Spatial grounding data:

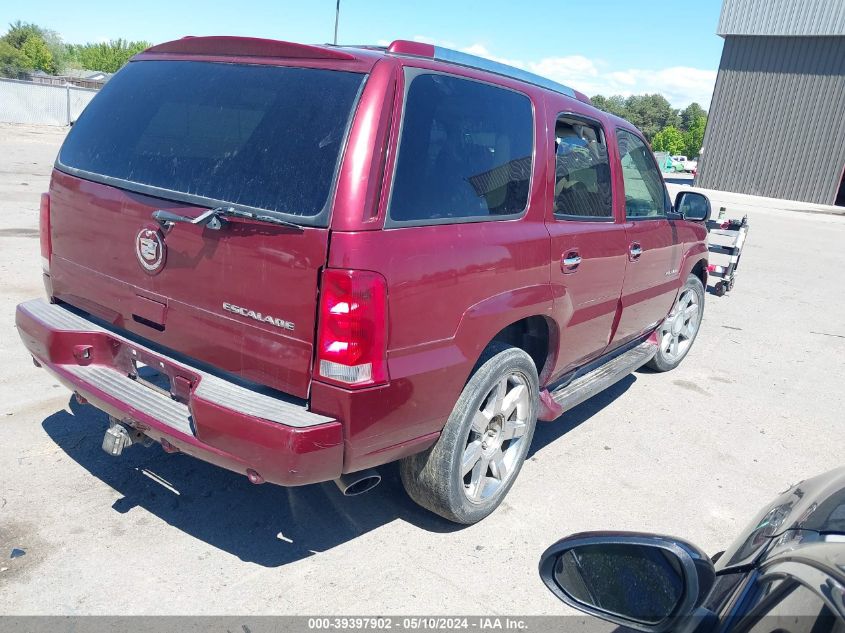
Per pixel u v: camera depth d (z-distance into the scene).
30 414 4.19
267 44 2.98
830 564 1.46
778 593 1.50
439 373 2.91
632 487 4.07
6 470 3.57
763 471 4.46
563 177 3.81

EXERCISE:
Output every entry above exactly, minus the pictures.

PROBLEM SOLUTION:
Per pixel u v: camera depth d (z-distance into the scene).
30 414 4.19
267 44 2.98
830 564 1.46
778 593 1.50
439 373 2.91
632 487 4.07
6 470 3.57
763 471 4.46
563 177 3.81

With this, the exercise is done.